Samstag, 31. Mai 2014, 14:34

01.5 Welches "Andere"?

Insgesamt 1 Stimme

100%

Neutrale Rasse (1)

100%

Überrasch mich! (1)

0%

Transmann

0%

Transfrau

0%

Zwitter

Endlich gehts weiter :)

Aufgrund der Ausfälle im Forum, hab ich die letzte Umfrage etwas länger stehen lassen.
Das Ergebnis war zwischenzeitlich absolut ausgeglichen, während es am Anfang deutlich bei "Anderes" lag, war es zwischendurch bei 2:2:2 und dann lag "Weiblich" mit einer Stimme vorn und nun haben wir ein Ergebnis von 2 Stimmen für "Männlich", 3 für "Weiblich" und 4 für "Anderes"!

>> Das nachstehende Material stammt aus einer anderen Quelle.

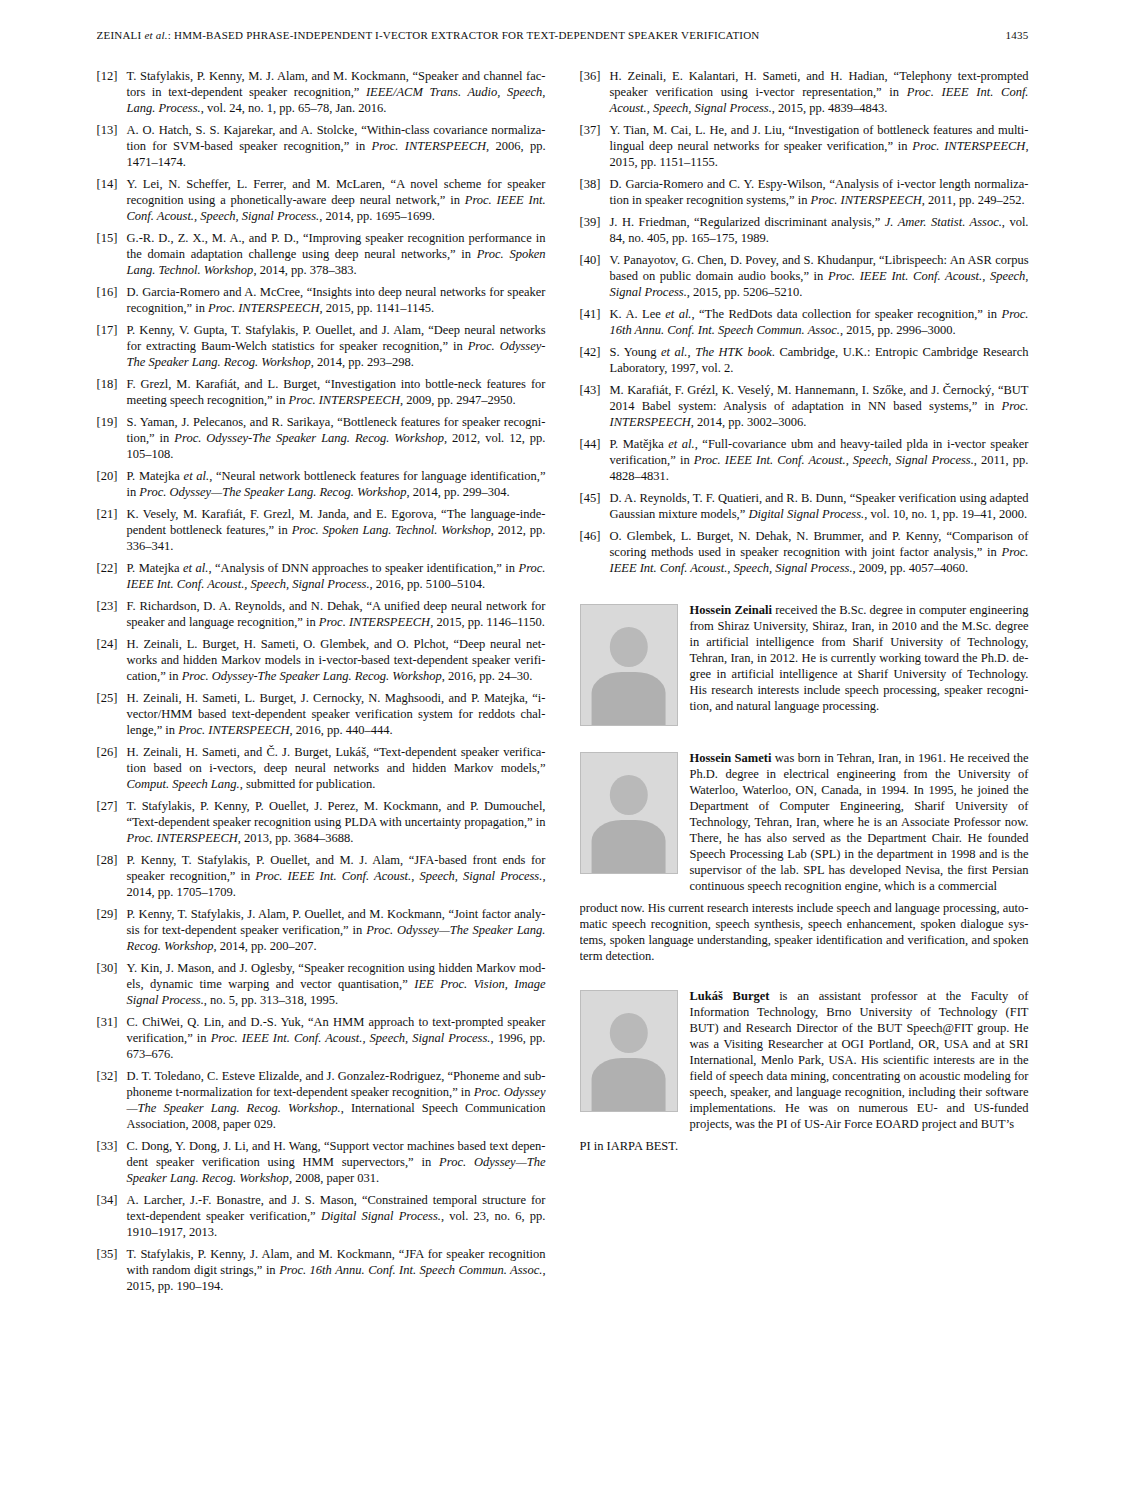ZEINALI et al.: HMM-BASED PHRASE-INDEPENDENT I-VECTOR EXTRACTOR FOR TEXT-DEPENDENT SPEAKER VERIFICATION
1435
[12] T. Stafylakis, P. Kenny, M. J. Alam, and M. Kockmann, “Speaker and channel factors in text-dependent speaker recognition,” IEEE/ACM Trans. Audio, Speech, Lang. Process., vol. 24, no. 1, pp. 65–78, Jan. 2016.
[13] A. O. Hatch, S. S. Kajarekar, and A. Stolcke, “Within-class covariance normalization for SVM-based speaker recognition,” in Proc. INTERSPEECH, 2006, pp. 1471–1474.
[14] Y. Lei, N. Scheffer, L. Ferrer, and M. McLaren, “A novel scheme for speaker recognition using a phonetically-aware deep neural network,” in Proc. IEEE Int. Conf. Acoust., Speech, Signal Process., 2014, pp. 1695–1699.
[15] G.-R. D., Z. X., M. A., and P. D., “Improving speaker recognition performance in the domain adaptation challenge using deep neural networks,” in Proc. Spoken Lang. Technol. Workshop, 2014, pp. 378–383.
[16] D. Garcia-Romero and A. McCree, “Insights into deep neural networks for speaker recognition,” in Proc. INTERSPEECH, 2015, pp. 1141–1145.
[17] P. Kenny, V. Gupta, T. Stafylakis, P. Ouellet, and J. Alam, “Deep neural networks for extracting Baum-Welch statistics for speaker recognition,” in Proc. Odyssey-The Speaker Lang. Recog. Workshop, 2014, pp. 293–298.
[18] F. Grezl, M. Karafiát, and L. Burget, “Investigation into bottle-neck features for meeting speech recognition,” in Proc. INTERSPEECH, 2009, pp. 2947–2950.
[19] S. Yaman, J. Pelecanos, and R. Sarikaya, “Bottleneck features for speaker recognition,” in Proc. Odyssey-The Speaker Lang. Recog. Workshop, 2012, vol. 12, pp. 105–108.
[20] P. Matejka et al., “Neural network bottleneck features for language identification,” in Proc. Odyssey—The Speaker Lang. Recog. Workshop, 2014, pp. 299–304.
[21] K. Vesely, M. Karafiát, F. Grezl, M. Janda, and E. Egorova, “The language-independent bottleneck features,” in Proc. Spoken Lang. Technol. Workshop, 2012, pp. 336–341.
[22] P. Matejka et al., “Analysis of DNN approaches to speaker identification,” in Proc. IEEE Int. Conf. Acoust., Speech, Signal Process., 2016, pp. 5100–5104.
[23] F. Richardson, D. A. Reynolds, and N. Dehak, “A unified deep neural network for speaker and language recognition,” in Proc. INTERSPEECH, 2015, pp. 1146–1150.
[24] H. Zeinali, L. Burget, H. Sameti, O. Glembek, and O. Plchot, “Deep neural networks and hidden Markov models in i-vector-based text-dependent speaker verification,” in Proc. Odyssey-The Speaker Lang. Recog. Workshop, 2016, pp. 24–30.
[25] H. Zeinali, H. Sameti, L. Burget, J. Cernocky, N. Maghsoodi, and P. Matejka, “i-vector/HMM based text-dependent speaker verification system for reddots challenge,” in Proc. INTERSPEECH, 2016, pp. 440–444.
[26] H. Zeinali, H. Sameti, and Č. J. Burget, Lukáš, “Text-dependent speaker verification based on i-vectors, deep neural networks and hidden Markov models,” Comput. Speech Lang., submitted for publication.
[27] T. Stafylakis, P. Kenny, P. Ouellet, J. Perez, M. Kockmann, and P. Dumouchel, “Text-dependent speaker recognition using PLDA with uncertainty propagation,” in Proc. INTERSPEECH, 2013, pp. 3684–3688.
[28] P. Kenny, T. Stafylakis, P. Ouellet, and M. J. Alam, “JFA-based front ends for speaker recognition,” in Proc. IEEE Int. Conf. Acoust., Speech, Signal Process., 2014, pp. 1705–1709.
[29] P. Kenny, T. Stafylakis, J. Alam, P. Ouellet, and M. Kockmann, “Joint factor analysis for text-dependent speaker verification,” in Proc. Odyssey—The Speaker Lang. Recog. Workshop, 2014, pp. 200–207.
[30] Y. Kin, J. Mason, and J. Oglesby, “Speaker recognition using hidden Markov models, dynamic time warping and vector quantisation,” IEE Proc. Vision, Image Signal Process., no. 5, pp. 313–318, 1995.
[31] C. ChiWei, Q. Lin, and D.-S. Yuk, “An HMM approach to text-prompted speaker verification,” in Proc. IEEE Int. Conf. Acoust., Speech, Signal Process., 1996, pp. 673–676.
[32] D. T. Toledano, C. Esteve Elizalde, and J. Gonzalez-Rodriguez, “Phoneme and sub-phoneme t-normalization for text-dependent speaker recognition,” in Proc. Odyssey—The Speaker Lang. Recog. Workshop., International Speech Communication Association, 2008, paper 029.
[33] C. Dong, Y. Dong, J. Li, and H. Wang, “Support vector machines based text dependent speaker verification using HMM supervectors,” in Proc. Odyssey—The Speaker Lang. Recog. Workshop, 2008, paper 031.
[34] A. Larcher, J.-F. Bonastre, and J. S. Mason, “Constrained temporal structure for text-dependent speaker verification,” Digital Signal Process., vol. 23, no. 6, pp. 1910–1917, 2013.
[35] T. Stafylakis, P. Kenny, J. Alam, and M. Kockmann, “JFA for speaker recognition with random digit strings,” in Proc. 16th Annu. Conf. Int. Speech Commun. Assoc., 2015, pp. 190–194.
[36] H. Zeinali, E. Kalantari, H. Sameti, and H. Hadian, “Telephony text-prompted speaker verification using i-vector representation,” in Proc. IEEE Int. Conf. Acoust., Speech, Signal Process., 2015, pp. 4839–4843.
[37] Y. Tian, M. Cai, L. He, and J. Liu, “Investigation of bottleneck features and multilingual deep neural networks for speaker verification,” in Proc. INTERSPEECH, 2015, pp. 1151–1155.
[38] D. Garcia-Romero and C. Y. Espy-Wilson, “Analysis of i-vector length normalization in speaker recognition systems,” in Proc. INTERSPEECH, 2011, pp. 249–252.
[39] J. H. Friedman, “Regularized discriminant analysis,” J. Amer. Statist. Assoc., vol. 84, no. 405, pp. 165–175, 1989.
[40] V. Panayotov, G. Chen, D. Povey, and S. Khudanpur, “Librispeech: An ASR corpus based on public domain audio books,” in Proc. IEEE Int. Conf. Acoust., Speech, Signal Process., 2015, pp. 5206–5210.
[41] K. A. Lee et al., “The RedDots data collection for speaker recognition,” in Proc. 16th Annu. Conf. Int. Speech Commun. Assoc., 2015, pp. 2996–3000.
[42] S. Young et al., The HTK book. Cambridge, U.K.: Entropic Cambridge Research Laboratory, 1997, vol. 2.
[43] M. Karafiát, F. Grézl, K. Veselý, M. Hannemann, I. Szőke, and J. Černocký, “BUT 2014 Babel system: Analysis of adaptation in NN based systems,” in Proc. INTERSPEECH, 2014, pp. 3002–3006.
[44] P. Matějka et al., “Full-covariance ubm and heavy-tailed plda in i-vector speaker verification,” in Proc. IEEE Int. Conf. Acoust., Speech, Signal Process., 2011, pp. 4828–4831.
[45] D. A. Reynolds, T. F. Quatieri, and R. B. Dunn, “Speaker verification using adapted Gaussian mixture models,” Digital Signal Process., vol. 10, no. 1, pp. 19–41, 2000.
[46] O. Glembek, L. Burget, N. Dehak, N. Brummer, and P. Kenny, “Comparison of scoring methods used in speaker recognition with joint factor analysis,” in Proc. IEEE Int. Conf. Acoust., Speech, Signal Process., 2009, pp. 4057–4060.
Hossein Zeinali received the B.Sc. degree in computer engineering from Shiraz University, Shiraz, Iran, in 2010 and the M.Sc. degree in artificial intelligence from Sharif University of Technology, Tehran, Iran, in 2012. He is currently working toward the Ph.D. degree in artificial intelligence at Sharif University of Technology. His research interests include speech processing, speaker recognition, and natural language processing.
Hossein Sameti was born in Tehran, Iran, in 1961. He received the Ph.D. degree in electrical engineering from the University of Waterloo, Waterloo, ON, Canada, in 1994. In 1995, he joined the Department of Computer Engineering, Sharif University of Technology, Tehran, Iran, where he is an Associate Professor now. There, he has also served as the Department Chair. He founded Speech Processing Lab (SPL) in the department in 1998 and is the supervisor of the lab. SPL has developed Nevisa, the first Persian continuous speech recognition engine, which is a commercial
product now. His current research interests include speech and language processing, automatic speech recognition, speech synthesis, speech enhancement, spoken dialogue systems, spoken language understanding, speaker identification and verification, and spoken term detection.
Lukáš Burget is an assistant professor at the Faculty of Information Technology, Brno University of Technology (FIT BUT) and Research Director of the BUT Speech@FIT group. He was a Visiting Researcher at OGI Portland, OR, USA and at SRI International, Menlo Park, USA. His scientific interests are in the field of speech data mining, concentrating on acoustic modeling for speech, speaker, and language recognition, including their software implementations. He was on numerous EU- and US-funded projects, was the PI of US-Air Force EOARD project and BUT’s
PI in IARPA BEST.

Nun also zur Umfrage 1.5: Was solls nun sein? Oder habt ihr keine Lust euch zu entscheiden und wollt mich wählen lassen? ;D

Zwitter
Ein Zwitter oder Hermaphrodit ist ein Wesen, dass sowohl männliche, wie auch weibliche Geschlechtsmerkmale hat.
Es kann sowohl Kinder zeugen, wie auch gebähren. Unser Zwitterwesen würde sich aber nicht selbst befruchten können ;D

Neutrale Rasse
Eine neutrale Rasse ist ein Wesen, das äußerlich weder männliche noch weibliche Geschlechtsmerkmale hat.
Ob und wie es sich fortpanzt, hinge ganz von der Rasse ab.

Transgender
Das sind Menschen, die "im falschen Körper" geboren wurden. Das kann vieles bedeuten, auch dass man sich eigentlich "neutral" fühlt (näheres im Link).
Hier beziehe ich mich auf die bekanntesten Varienten: Eine Frau, die sich wie ein Mann fühlt ist ein Transmann und ein Mann, der sich wie eine Frau fühlt, ist eine Transfrau.
Wir hätten hier also jeweils ein "Geschlecht" dass sich aber benimmt und kleidet, wie das "andere Geschlecht".
(In Wirklichkeit ist das Thema natürlich bei weitem komplexer, aber ich vereinfache das hier.)

Keine Sorge, nach der hier kommen wir endlich zur Rasse des Charakters und zu seinem zum Charakterprofil (Aussehen, Stand/Beruf, Charakter) und wenn mir dann nicht spontan noch etwas
einfällt, geht die Story los.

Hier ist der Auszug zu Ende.